<<<<
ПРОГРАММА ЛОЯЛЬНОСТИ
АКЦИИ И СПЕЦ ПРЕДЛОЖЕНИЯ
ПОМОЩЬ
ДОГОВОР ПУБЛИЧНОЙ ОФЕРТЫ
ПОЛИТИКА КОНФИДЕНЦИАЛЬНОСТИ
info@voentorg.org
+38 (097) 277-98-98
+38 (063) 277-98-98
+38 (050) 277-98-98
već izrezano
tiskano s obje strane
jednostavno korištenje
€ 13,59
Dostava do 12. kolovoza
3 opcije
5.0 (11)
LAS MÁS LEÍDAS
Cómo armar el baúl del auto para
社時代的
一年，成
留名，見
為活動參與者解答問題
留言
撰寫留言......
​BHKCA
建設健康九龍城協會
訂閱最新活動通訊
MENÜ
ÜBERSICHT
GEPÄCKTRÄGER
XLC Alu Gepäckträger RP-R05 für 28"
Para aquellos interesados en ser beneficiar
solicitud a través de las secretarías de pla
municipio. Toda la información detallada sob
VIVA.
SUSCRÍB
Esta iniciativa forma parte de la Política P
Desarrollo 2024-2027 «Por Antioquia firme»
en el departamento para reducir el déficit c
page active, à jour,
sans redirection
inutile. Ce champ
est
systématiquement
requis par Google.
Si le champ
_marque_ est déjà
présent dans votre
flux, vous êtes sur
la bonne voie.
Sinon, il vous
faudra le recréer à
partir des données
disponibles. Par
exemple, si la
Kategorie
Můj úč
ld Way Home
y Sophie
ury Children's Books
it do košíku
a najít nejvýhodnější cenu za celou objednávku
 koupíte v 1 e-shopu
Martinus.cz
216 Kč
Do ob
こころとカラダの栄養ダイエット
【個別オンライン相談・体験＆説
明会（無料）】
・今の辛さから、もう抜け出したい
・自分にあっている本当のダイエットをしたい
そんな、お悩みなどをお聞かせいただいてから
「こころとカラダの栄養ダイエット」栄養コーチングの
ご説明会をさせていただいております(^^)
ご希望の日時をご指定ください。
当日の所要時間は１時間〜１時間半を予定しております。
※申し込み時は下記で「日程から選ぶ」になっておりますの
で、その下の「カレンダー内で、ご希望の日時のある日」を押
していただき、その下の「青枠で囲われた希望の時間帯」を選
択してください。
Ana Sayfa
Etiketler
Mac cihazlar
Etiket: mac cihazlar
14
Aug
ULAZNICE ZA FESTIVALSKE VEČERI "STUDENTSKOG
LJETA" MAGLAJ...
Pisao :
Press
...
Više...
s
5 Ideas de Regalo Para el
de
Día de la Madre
>>>>
Work required: Say how many lines above contain the string "その下の", writing only the number.

Result below: 2